IL-36 expression is increased in NSCLC with IL-36 stimulation of lung cancer cells promoting a pro-tumorigenic phenotype.

ABSTRACT

The IL-36 cytokines are a recently described subset of the IL-1 family of cytokines, and have been shown to play a role in the pathogenesis of respiratory diseases such as asthma and COPD. Given the common aetiological links between COPD and lung cancer development, as well as the involvement of other IL-1 family members in lung tumorigenesis, the aim of this work was to investigate the role of IL-36 cytokines in the pathogenesis of lung cancer.
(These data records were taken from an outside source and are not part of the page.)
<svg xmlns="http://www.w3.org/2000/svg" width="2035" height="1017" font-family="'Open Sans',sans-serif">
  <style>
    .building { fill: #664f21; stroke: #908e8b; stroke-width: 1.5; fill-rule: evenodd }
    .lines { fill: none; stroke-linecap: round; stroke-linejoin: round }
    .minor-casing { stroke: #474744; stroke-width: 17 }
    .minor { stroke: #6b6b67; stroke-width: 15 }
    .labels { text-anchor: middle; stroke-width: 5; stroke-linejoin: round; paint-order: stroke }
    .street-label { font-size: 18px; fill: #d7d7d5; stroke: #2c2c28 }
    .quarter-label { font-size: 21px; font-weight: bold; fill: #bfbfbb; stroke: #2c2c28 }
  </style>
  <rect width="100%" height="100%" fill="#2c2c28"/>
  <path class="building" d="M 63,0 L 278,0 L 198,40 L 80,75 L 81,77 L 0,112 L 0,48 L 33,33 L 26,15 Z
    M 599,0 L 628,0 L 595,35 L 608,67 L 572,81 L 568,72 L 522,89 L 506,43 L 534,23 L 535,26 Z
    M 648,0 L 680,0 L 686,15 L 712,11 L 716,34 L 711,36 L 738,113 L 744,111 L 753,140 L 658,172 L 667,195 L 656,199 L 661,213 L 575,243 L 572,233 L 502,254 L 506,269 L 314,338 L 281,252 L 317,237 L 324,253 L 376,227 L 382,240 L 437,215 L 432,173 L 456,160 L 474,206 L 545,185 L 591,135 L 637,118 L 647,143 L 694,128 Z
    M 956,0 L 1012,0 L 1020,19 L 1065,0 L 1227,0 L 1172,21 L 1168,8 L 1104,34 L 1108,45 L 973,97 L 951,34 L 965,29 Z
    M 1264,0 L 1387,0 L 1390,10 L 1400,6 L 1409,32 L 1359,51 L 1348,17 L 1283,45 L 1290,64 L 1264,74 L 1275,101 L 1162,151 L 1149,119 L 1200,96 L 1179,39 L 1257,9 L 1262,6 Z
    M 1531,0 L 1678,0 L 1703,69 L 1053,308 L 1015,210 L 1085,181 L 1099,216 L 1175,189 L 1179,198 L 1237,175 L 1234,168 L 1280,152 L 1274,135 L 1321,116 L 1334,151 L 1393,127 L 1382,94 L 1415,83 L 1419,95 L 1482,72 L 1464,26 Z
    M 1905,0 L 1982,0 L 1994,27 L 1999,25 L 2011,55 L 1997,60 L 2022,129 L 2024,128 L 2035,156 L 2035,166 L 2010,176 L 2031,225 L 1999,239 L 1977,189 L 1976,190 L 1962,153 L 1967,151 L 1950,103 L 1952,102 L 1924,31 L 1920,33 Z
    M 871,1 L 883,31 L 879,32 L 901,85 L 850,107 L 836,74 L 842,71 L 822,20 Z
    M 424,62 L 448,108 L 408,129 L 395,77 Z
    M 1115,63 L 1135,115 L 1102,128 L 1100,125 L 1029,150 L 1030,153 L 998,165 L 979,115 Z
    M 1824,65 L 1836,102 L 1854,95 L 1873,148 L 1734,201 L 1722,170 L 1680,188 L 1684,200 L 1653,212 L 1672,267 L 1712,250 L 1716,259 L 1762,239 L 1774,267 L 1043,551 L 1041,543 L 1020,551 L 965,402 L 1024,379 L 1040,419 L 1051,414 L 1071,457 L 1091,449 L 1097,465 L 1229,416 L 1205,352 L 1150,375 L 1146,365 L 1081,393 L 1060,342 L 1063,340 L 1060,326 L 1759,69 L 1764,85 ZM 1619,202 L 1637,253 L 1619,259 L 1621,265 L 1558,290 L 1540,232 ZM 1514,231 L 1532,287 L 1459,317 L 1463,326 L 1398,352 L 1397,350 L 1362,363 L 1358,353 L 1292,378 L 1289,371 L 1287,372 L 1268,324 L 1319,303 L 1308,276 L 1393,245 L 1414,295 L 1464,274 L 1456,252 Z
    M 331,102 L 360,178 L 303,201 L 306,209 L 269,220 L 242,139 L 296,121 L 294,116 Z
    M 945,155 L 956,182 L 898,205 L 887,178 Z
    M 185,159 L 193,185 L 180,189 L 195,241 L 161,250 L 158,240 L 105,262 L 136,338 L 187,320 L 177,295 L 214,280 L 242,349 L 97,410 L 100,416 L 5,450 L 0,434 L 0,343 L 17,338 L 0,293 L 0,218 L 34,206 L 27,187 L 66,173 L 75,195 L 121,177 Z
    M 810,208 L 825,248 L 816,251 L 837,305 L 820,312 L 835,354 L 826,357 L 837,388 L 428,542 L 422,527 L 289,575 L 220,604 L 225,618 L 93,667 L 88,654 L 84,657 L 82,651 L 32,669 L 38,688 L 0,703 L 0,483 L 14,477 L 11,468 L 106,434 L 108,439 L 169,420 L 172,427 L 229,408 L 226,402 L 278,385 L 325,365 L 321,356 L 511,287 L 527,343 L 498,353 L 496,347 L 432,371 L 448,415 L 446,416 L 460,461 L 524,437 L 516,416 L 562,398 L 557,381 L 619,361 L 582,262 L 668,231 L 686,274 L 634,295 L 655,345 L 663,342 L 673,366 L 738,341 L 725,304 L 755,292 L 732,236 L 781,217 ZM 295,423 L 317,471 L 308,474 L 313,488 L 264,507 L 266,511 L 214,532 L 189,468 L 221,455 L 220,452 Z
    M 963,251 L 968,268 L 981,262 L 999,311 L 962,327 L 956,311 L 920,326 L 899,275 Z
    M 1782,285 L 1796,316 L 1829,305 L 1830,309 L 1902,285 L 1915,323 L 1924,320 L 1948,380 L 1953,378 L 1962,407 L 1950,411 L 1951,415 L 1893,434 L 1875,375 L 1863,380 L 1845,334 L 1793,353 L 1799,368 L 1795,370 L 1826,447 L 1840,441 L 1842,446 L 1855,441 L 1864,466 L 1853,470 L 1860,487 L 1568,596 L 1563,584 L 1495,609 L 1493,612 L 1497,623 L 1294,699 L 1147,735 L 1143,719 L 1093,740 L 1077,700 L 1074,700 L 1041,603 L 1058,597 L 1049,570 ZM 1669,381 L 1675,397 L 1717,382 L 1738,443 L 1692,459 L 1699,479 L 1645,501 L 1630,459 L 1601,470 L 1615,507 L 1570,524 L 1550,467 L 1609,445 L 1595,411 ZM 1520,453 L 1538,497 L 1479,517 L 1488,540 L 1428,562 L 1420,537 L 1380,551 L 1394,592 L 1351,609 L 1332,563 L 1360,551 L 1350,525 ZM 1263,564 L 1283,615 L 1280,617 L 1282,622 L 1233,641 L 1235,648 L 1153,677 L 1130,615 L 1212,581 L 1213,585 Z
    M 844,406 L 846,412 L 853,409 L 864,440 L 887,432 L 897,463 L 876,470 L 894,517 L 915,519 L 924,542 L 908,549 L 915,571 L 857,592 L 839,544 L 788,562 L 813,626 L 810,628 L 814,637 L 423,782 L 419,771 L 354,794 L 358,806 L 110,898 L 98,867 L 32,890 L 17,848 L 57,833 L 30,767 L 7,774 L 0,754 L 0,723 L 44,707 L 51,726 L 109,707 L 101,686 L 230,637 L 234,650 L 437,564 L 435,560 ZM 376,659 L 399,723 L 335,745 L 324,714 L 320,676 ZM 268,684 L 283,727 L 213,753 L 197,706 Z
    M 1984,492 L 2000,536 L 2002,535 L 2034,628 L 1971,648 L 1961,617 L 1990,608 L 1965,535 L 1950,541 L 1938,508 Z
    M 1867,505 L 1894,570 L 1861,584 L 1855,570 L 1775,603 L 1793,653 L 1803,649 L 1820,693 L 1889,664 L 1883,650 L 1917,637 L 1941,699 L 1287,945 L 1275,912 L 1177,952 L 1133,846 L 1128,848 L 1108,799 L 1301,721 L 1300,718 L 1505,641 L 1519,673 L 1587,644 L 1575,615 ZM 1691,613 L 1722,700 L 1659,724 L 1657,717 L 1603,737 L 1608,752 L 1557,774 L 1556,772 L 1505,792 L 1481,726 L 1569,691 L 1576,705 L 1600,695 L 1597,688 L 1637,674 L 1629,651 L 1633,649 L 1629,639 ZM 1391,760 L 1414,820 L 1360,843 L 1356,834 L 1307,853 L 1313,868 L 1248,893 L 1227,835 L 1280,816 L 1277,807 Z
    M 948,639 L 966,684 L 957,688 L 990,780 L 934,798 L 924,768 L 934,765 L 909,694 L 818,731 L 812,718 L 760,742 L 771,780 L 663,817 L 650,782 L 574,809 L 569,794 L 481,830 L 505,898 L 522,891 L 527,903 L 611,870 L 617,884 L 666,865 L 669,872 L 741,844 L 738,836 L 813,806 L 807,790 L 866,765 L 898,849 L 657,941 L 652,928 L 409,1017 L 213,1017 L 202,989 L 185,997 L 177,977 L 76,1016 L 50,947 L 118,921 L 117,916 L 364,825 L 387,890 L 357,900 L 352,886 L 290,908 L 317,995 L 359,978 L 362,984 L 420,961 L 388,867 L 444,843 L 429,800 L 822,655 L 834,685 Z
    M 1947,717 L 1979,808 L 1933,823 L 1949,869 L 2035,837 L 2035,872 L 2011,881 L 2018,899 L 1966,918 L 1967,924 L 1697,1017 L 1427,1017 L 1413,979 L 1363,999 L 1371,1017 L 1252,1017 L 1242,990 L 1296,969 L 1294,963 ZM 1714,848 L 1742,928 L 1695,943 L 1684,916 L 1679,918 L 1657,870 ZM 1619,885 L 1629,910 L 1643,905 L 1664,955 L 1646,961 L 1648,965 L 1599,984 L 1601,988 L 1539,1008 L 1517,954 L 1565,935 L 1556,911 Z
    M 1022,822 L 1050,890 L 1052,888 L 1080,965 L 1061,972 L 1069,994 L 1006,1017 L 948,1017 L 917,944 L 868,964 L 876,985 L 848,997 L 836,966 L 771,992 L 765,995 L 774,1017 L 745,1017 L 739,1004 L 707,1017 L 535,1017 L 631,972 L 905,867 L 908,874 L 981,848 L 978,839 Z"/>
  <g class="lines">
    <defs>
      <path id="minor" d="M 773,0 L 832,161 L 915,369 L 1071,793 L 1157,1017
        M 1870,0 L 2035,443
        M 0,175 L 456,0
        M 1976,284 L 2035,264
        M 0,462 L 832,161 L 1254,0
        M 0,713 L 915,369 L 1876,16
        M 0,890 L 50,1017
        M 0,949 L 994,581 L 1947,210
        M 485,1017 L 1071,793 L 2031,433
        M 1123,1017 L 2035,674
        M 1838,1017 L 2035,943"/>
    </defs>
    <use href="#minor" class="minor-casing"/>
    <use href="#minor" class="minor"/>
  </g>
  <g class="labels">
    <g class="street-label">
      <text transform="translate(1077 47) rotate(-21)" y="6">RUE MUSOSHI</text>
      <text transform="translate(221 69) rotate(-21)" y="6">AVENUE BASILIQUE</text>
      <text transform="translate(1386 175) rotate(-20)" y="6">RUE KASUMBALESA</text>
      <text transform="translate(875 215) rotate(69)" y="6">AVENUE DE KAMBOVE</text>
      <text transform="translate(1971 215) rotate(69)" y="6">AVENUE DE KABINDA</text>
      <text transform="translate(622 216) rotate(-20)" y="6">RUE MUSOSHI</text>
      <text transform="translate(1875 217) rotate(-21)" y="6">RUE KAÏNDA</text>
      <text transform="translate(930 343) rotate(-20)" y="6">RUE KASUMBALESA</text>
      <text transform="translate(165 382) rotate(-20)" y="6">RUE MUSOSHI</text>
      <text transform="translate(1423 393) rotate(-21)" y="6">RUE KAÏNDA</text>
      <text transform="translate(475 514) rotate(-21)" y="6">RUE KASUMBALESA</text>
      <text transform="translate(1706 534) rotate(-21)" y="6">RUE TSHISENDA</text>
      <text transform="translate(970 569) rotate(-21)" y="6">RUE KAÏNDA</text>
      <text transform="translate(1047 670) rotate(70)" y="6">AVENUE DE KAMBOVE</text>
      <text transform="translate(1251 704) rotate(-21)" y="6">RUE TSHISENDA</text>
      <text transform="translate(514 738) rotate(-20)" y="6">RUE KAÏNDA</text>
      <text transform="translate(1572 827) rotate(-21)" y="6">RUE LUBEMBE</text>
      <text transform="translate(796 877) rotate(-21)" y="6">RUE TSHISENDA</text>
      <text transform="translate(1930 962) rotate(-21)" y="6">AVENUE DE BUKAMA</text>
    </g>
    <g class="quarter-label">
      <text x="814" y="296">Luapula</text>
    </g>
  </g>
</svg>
In this study we demonstrate that expression of IL-36 cytokines and receptor mRNA and protein are significantly increased in lung cancer tissue compared to adjacent non-tumour tissue. In vitro assays showed that stimulation of two lung cancer cell lines, SKMES-1 human squamous cell and LLC murine lung cancer, with IL-36R agonists resulted in increased cellular migration and proliferation. All IL-36 cytokines induced the expression of pro-inflammatory chemokines in both lung cancer cell lines with synergistic effects identified upon co-stimulation of cells with IL-17, IL-22 and TNFα. Furthermore, we report that IL-36 cytokines induce protein expression of the immune checkpoint inhibitor protein PD-L1 on lung cancer cells. Taken together, this data indicates that targeting IL-36R signalling may be a useful targeted therapy for lung cancer patients with IL-36R+ cancer cells.